The Chinese not only use it widely in cooking, but also in medicine and daily housekeeping chores. According to the Chinese medicine, hua jiao is good for your lungs, spleen and kidneys. To ease the soreness of your feet, you could soak your feet in hot water infused with Sichuan pepper oil. To keep your closet free of clothes-eating bugs, hang a mesh bag of Sichuan pepper. Got a bug in your ears, a few drops of Sichuan pepper oil would force it out.

Apparently, its uses have been recognized and appreciated by the Chinese long time ago.
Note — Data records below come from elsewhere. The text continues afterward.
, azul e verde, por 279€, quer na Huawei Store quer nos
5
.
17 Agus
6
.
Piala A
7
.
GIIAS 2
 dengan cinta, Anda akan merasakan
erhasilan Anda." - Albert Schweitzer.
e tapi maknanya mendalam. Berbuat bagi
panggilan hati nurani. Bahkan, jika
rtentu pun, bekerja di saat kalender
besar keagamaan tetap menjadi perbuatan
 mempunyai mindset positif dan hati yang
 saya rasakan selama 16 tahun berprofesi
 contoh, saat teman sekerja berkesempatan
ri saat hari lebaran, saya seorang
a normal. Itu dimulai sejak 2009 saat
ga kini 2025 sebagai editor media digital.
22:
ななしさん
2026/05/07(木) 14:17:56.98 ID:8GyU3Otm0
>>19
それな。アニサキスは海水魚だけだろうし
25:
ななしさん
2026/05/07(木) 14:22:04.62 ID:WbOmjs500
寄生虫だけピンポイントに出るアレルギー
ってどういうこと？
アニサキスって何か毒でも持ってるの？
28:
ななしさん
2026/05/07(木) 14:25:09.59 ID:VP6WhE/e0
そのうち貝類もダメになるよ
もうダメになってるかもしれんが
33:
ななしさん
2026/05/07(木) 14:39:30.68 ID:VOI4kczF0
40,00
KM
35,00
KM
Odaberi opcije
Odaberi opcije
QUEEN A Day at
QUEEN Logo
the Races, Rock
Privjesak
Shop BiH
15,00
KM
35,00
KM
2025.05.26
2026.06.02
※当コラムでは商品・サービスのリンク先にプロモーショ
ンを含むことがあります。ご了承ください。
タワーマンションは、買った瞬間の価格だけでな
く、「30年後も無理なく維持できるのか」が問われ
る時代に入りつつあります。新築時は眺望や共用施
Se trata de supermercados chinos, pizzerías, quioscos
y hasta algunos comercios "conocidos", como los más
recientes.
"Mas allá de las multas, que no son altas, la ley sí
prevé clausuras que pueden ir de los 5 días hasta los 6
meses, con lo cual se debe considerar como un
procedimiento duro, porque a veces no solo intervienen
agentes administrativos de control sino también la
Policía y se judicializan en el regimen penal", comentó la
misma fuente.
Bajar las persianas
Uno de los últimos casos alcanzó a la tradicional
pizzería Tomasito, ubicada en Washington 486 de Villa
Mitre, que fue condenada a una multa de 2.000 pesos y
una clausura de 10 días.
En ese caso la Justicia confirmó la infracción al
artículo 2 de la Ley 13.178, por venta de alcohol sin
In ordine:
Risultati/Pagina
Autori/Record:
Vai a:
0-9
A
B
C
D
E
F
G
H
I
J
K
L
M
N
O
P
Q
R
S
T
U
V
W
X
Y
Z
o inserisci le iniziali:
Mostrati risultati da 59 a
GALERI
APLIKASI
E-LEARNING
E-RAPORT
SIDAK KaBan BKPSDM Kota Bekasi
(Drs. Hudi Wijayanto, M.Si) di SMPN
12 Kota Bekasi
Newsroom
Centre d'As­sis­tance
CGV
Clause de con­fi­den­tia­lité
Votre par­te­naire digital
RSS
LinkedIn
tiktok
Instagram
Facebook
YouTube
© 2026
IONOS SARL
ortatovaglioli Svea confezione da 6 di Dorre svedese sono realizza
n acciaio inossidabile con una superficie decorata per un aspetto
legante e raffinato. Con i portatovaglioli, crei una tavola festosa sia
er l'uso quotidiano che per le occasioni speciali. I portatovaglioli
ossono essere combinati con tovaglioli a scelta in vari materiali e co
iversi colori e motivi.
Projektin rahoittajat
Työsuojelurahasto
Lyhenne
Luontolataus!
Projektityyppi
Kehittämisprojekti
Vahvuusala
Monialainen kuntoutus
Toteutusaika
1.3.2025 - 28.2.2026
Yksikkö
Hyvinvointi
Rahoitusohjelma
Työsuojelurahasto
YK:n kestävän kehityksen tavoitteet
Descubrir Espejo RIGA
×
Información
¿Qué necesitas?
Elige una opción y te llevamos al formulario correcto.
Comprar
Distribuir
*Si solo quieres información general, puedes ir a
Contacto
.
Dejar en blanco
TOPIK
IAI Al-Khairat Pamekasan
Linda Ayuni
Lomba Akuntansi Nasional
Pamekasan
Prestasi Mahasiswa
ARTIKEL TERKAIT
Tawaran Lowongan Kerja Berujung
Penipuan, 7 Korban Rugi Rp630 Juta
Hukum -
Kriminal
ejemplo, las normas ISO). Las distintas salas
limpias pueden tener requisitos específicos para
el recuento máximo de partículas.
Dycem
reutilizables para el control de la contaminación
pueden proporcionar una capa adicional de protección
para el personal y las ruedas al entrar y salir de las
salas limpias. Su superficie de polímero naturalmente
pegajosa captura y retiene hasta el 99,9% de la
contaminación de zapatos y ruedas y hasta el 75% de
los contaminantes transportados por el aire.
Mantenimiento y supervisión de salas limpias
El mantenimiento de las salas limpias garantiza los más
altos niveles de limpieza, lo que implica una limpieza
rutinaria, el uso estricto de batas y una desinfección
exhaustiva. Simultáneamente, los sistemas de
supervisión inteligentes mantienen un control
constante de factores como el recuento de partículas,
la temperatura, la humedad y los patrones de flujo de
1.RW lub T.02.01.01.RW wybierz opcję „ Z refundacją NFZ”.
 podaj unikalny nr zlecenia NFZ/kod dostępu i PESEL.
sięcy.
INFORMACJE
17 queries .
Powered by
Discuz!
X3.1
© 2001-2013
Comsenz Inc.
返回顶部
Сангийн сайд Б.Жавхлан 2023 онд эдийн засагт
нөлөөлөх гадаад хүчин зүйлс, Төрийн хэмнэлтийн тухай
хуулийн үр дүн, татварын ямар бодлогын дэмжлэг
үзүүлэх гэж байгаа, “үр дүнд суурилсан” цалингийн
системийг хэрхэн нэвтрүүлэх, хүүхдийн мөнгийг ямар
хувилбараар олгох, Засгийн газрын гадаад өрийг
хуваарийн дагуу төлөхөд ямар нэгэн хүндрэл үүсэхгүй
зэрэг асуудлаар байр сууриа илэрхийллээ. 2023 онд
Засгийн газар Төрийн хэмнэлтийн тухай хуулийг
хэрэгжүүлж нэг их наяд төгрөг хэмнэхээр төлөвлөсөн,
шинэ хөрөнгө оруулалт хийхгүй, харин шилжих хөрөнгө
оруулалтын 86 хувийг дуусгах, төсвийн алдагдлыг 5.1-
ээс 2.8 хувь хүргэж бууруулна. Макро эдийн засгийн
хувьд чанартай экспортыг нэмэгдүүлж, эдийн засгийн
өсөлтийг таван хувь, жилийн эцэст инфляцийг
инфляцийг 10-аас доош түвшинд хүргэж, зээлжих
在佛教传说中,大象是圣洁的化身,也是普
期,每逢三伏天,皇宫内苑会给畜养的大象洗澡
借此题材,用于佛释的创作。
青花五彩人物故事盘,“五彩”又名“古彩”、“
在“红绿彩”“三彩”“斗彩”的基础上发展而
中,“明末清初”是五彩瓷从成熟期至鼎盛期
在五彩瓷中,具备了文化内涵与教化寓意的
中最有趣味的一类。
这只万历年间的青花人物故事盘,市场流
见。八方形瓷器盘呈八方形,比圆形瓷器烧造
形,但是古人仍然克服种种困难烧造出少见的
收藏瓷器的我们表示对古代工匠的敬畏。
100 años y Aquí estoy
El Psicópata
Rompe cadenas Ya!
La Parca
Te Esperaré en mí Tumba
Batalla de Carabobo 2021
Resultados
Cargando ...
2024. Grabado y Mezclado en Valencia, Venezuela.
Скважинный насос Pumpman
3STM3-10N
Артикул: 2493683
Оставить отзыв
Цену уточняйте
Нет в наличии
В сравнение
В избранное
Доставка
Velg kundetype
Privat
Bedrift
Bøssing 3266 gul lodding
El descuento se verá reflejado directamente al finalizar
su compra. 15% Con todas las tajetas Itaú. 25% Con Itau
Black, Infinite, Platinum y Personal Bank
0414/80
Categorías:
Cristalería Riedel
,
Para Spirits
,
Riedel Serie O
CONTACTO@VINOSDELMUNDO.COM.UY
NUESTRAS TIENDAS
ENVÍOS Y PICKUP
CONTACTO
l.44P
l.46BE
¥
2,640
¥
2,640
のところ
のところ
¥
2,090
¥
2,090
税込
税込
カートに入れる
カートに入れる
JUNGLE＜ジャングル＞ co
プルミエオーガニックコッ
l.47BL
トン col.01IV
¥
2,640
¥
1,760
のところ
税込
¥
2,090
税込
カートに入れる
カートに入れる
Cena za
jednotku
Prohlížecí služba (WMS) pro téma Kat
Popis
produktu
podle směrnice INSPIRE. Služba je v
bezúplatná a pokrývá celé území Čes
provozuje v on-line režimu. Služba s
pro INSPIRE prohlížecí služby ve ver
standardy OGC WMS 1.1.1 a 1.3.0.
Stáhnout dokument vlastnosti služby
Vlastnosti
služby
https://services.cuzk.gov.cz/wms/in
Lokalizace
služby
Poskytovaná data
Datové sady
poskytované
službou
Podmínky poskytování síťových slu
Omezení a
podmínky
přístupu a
During the Han Dynasty (206 BC - AD 220), it is said that the concubines and princesses in royal court would paint the walls of their palace with a special mix of paint, in which the main ingredient was Sichuan pepper. Supposedly, that helps keep the palace warm and give it a fragrant aura. The seeds of Sichuan pepper also symbolically create an auspicious ambiance and bring good luck for producing offspring. With its wide use in the royal concubines'
quarters, came about another variant name, 椒 房 (jiao1 fang2), for 后宫(hou3 gong1), the Chinese version of harem in the royal palace.